What is needed.
Transcribe, exactly and without pictures, the lines below from the line with "in the top-left." to the line with "7: (299, 156)", both ends included, and no others.

Extracted information.
◇ ◇ ◇ ◇ ◇
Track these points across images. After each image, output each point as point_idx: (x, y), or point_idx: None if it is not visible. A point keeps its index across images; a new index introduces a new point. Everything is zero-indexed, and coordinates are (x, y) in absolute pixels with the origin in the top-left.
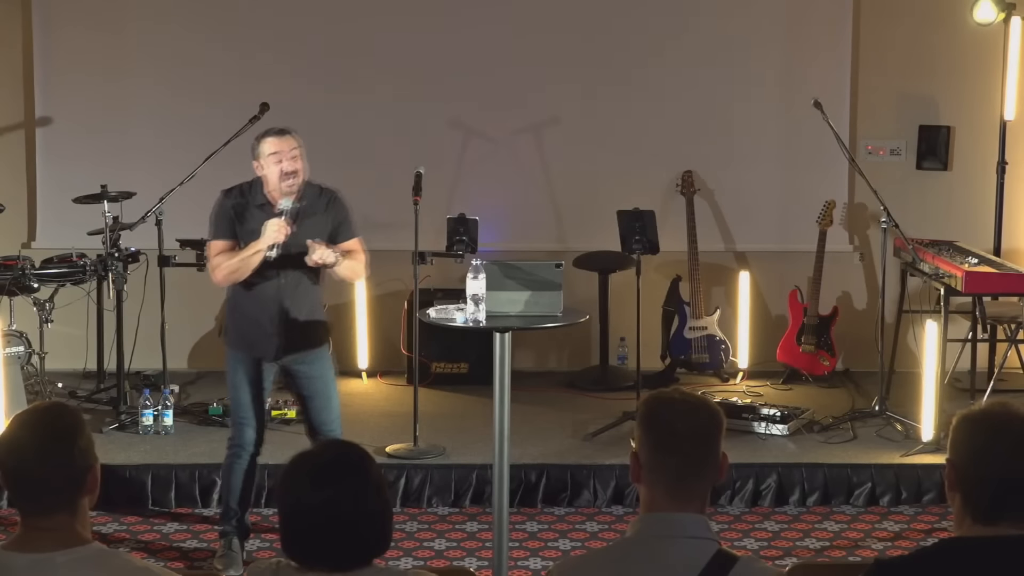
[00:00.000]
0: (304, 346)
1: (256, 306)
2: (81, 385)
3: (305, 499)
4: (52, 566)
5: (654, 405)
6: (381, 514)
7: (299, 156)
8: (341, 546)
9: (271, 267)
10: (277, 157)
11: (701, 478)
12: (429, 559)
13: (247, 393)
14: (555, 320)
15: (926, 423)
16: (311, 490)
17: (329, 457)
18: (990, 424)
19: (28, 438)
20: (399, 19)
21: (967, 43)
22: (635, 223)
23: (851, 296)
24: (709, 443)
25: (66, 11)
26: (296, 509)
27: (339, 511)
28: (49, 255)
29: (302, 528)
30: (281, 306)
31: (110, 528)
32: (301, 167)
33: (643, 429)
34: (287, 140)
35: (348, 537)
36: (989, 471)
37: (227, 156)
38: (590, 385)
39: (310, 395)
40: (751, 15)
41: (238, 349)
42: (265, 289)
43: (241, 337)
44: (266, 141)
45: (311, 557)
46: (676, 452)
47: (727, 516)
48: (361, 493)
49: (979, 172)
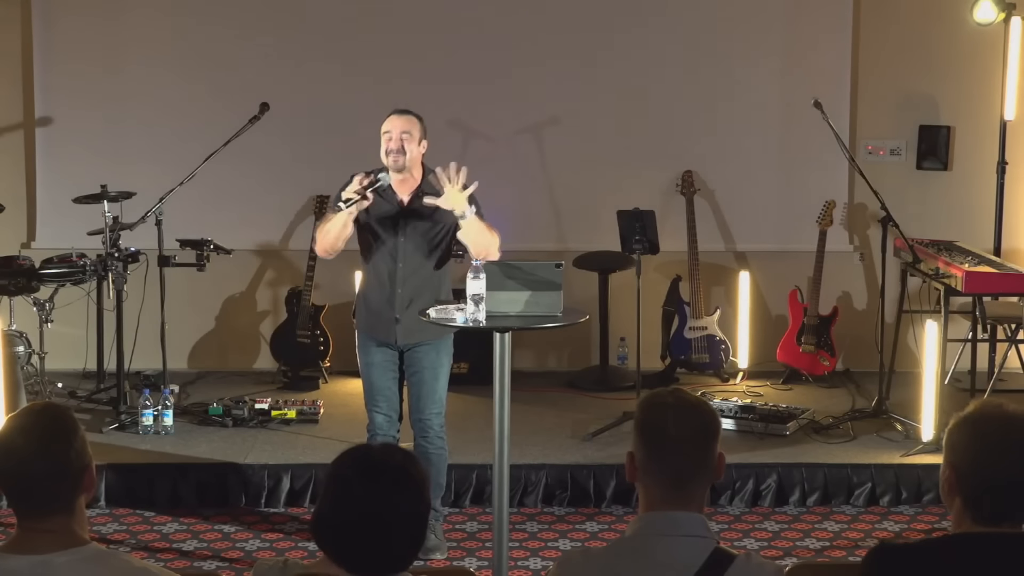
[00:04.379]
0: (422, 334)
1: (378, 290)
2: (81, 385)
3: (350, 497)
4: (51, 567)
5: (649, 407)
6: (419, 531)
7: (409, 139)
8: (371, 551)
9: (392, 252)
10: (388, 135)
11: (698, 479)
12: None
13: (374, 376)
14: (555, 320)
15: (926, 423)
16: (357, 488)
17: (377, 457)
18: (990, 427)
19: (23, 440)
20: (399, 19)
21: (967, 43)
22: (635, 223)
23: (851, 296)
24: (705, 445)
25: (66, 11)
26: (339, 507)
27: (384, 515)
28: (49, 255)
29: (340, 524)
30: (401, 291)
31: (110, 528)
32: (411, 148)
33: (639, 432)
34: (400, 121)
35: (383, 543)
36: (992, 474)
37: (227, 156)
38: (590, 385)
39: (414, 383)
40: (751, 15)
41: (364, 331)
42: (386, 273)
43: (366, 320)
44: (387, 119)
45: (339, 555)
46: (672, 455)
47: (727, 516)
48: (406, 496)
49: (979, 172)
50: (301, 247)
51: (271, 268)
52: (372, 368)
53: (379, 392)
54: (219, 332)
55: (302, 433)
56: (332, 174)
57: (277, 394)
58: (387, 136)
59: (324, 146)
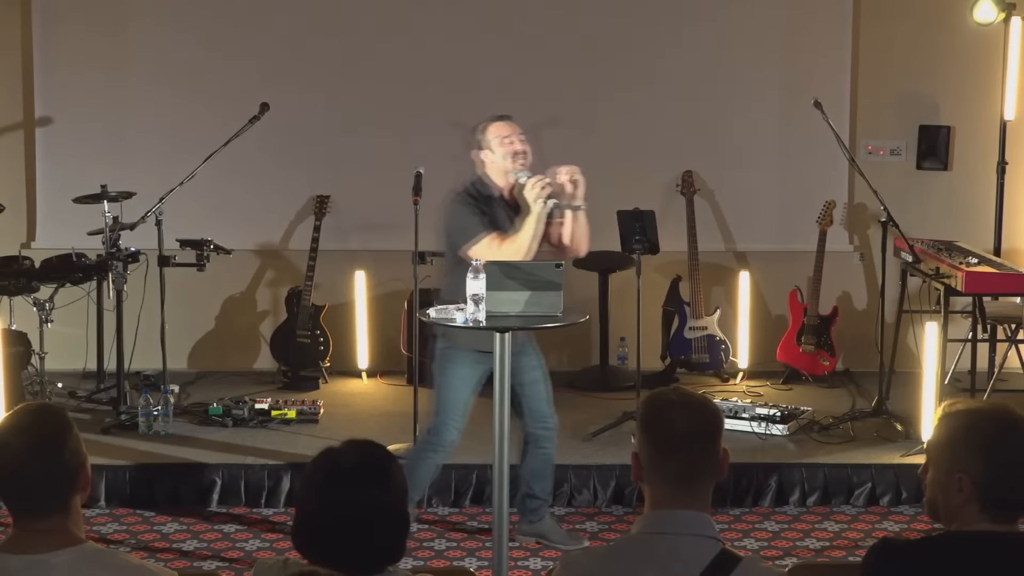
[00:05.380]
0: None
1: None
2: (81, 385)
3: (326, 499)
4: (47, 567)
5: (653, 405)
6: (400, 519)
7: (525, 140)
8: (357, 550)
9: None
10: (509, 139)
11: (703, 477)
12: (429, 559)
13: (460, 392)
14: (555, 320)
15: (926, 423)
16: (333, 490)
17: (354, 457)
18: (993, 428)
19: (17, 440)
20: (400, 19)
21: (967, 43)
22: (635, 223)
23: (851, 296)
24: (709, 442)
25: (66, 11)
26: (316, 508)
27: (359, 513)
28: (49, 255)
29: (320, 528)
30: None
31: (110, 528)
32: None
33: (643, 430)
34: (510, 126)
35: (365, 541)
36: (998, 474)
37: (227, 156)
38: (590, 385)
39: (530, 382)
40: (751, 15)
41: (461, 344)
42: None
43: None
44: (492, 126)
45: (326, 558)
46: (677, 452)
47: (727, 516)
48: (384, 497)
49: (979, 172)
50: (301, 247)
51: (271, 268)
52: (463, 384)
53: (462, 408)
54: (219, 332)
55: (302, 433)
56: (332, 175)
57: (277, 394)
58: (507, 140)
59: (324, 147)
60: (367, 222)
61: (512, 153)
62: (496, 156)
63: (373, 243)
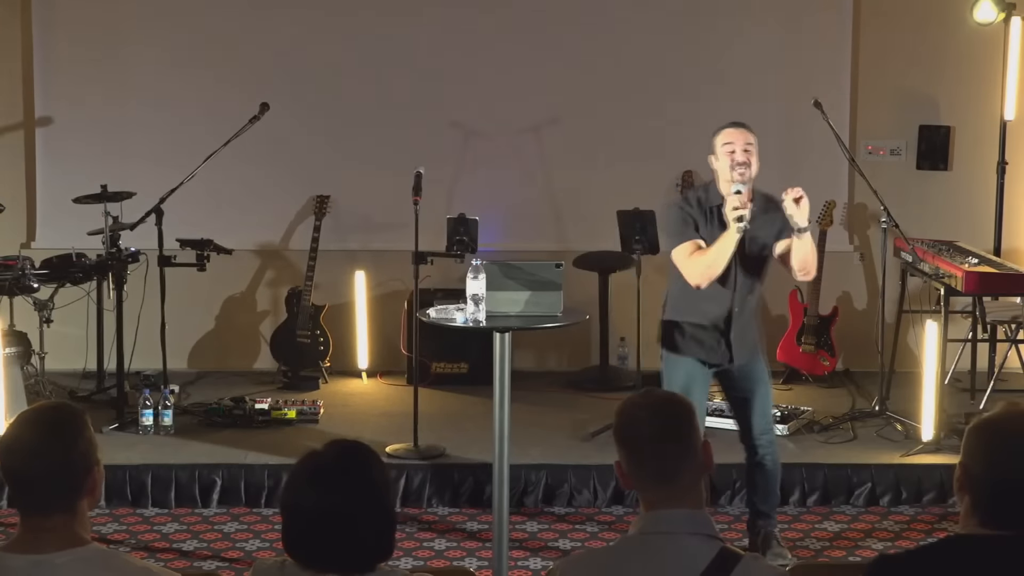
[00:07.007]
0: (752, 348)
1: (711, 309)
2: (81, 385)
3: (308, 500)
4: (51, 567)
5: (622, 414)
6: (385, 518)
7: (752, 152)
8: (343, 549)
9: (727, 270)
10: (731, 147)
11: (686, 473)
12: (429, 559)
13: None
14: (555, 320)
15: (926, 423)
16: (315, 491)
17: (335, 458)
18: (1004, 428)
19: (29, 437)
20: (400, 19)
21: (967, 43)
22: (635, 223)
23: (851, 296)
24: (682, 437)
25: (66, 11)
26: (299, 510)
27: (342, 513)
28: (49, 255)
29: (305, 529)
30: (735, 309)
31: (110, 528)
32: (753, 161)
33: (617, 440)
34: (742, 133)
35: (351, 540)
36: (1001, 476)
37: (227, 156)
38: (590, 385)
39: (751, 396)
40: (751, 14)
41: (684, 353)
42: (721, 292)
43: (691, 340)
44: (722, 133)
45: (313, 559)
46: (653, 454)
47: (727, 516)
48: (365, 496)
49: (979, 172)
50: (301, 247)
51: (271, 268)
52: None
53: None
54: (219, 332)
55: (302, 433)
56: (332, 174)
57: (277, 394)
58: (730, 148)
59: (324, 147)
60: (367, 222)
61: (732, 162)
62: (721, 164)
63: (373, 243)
◇ ◇ ◇ ◇ ◇
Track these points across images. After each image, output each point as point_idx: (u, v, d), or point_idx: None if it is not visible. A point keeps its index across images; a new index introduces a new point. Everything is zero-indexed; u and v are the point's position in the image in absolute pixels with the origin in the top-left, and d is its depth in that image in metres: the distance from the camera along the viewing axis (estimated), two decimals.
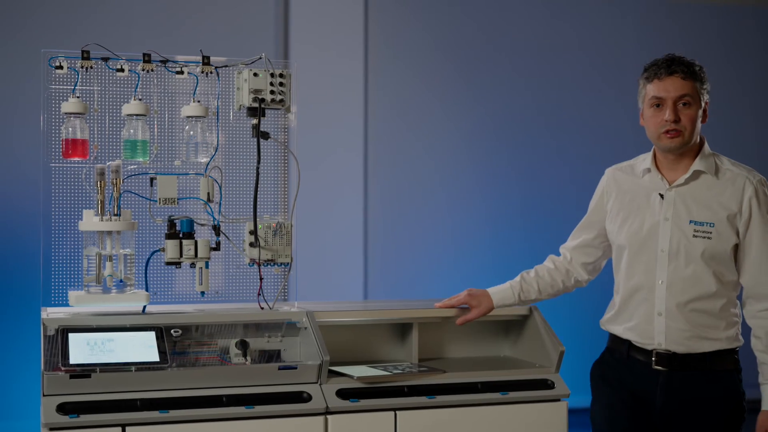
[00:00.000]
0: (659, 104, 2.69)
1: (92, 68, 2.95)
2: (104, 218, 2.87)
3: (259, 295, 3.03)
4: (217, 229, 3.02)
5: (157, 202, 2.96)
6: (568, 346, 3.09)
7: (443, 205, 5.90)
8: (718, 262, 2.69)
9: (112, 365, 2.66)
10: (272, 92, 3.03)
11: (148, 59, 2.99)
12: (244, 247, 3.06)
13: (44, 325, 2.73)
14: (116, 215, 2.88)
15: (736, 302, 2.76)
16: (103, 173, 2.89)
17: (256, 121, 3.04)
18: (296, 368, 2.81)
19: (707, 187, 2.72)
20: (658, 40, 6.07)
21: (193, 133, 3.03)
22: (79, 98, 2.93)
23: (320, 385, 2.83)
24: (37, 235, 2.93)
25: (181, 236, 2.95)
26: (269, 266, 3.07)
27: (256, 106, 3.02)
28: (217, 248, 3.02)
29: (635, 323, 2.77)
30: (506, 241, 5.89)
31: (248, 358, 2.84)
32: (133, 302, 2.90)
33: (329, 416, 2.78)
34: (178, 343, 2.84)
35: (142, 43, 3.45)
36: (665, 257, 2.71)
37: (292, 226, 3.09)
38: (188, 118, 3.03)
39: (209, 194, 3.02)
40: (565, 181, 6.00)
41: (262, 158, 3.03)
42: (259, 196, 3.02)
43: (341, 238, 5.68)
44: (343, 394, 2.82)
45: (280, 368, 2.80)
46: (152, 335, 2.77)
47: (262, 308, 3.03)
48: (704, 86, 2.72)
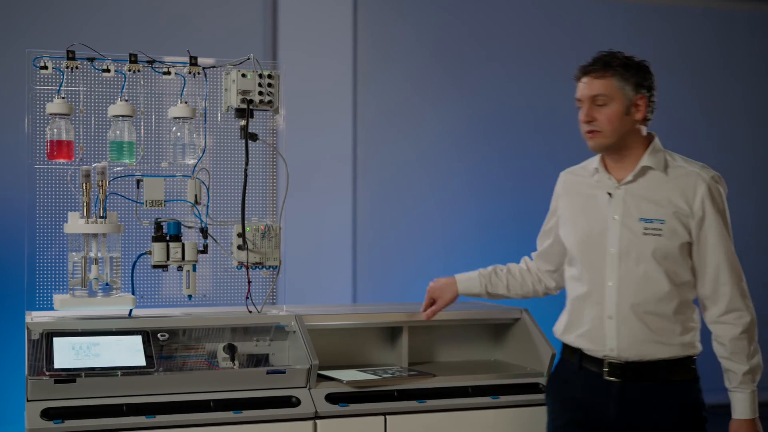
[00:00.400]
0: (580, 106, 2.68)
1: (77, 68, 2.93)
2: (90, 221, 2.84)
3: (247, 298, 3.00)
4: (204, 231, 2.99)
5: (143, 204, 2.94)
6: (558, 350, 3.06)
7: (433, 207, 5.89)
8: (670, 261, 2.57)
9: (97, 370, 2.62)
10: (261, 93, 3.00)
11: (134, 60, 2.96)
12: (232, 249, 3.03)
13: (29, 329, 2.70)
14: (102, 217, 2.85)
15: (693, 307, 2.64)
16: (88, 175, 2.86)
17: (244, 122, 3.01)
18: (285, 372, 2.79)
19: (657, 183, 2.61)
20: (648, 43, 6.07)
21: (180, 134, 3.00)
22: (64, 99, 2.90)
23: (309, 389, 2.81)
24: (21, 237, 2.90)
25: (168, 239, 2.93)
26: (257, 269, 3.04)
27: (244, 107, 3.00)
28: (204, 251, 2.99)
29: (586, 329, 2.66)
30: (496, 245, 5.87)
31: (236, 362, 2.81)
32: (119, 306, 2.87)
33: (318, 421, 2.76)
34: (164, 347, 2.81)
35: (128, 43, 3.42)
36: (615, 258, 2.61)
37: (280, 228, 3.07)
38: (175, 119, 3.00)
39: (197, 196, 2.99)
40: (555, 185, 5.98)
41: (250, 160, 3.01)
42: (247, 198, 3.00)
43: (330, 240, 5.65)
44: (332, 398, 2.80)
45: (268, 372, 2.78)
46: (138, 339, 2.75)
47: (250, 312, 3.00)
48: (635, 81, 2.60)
◇ ◇ ◇ ◇ ◇
Answer to this problem.
Track these points across images. After each image, output each point as point_idx: (x, y), or point_idx: None if it is not visible. A point keeps its index across images; a new index introduces a new point. Everything is zero-indexed, and coordinates are (x, y) in absolute pixels with the origin in the top-left.
[00:00.000]
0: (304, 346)
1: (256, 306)
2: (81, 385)
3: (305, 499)
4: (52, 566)
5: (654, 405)
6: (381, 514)
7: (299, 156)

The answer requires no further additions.